Historic preservation laws can also speed up the destruction of designated buildings, by making maintenance more difficult and expensive without any compensating benefits to fund repairs. The same is true of many environmental regulations. Simply banning the use of land won’t necessarily preserve it in a condition that anyone would value. Conservation lands have to be maintained as well. Invasive species have to be kept at bay. Habitat must be restored and wildlife reintroduced or recovered. Slapping burdensome environmental regulations on private property doesn’t generate the resources needed for this restorative work. Instead, it breeds ill will that makes the work less likely.

Both are also subject to political manipulation. Historic designations often benefit the wealthy and politically connected at the expense of those without political influence. Burdensome environmental regulations are also more of a hindrance for poorer or less sophisticated property owners than wealthy corporations with armies of lawyers to help them navigate the red tape. Both also empower NIMBYs to stop projects they dislike for reasons having nothing to do with historic preservation or conservation.
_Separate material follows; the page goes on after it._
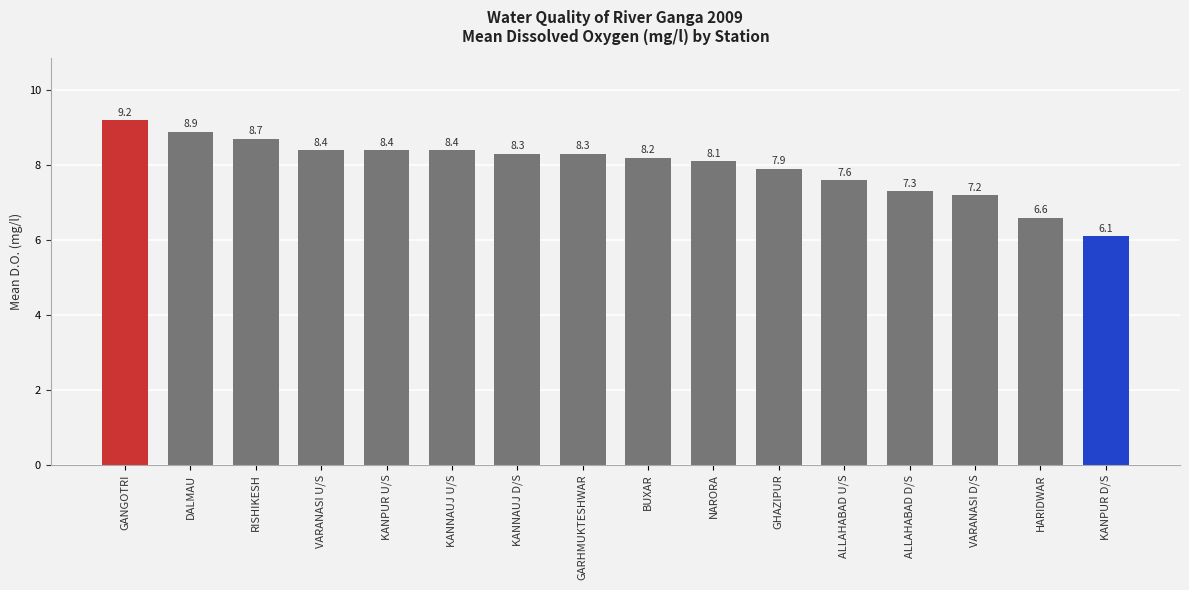

What is the smallest value displayed?

6.1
Historic preservation laws have long been opposed by libertarians and property rights supporters. More recently, liberals have joined the criticism. A Salon article, for instance, criticizest historic preservation laws:

Restricting development in pricey neighborhoods . . . not only cements a city’s best sections as enclaves for the rich, it has wider anti-urban reverberations. It promotes suburbanization by pricing out the middle class. It prevents densification, the greenest, most efficient use of space and the defining characteristic of cities. And less density makes walkable, retail- and transit-oriented neighborhoods harder to sustain (though admittedly, this would never be a problem in a place like the Village, which is already far denser than most cities.)

Free market environmentalism presents a similar opportunity for cross-ideological alliances. Markets and property rights enable environmentalists to protect their values without the conflict that has become inevitable with regulation. And, unlike regulation, free market environmentalism treats the environment as an asset, rather than a liability, creating the incentives that make protection and restoration possible.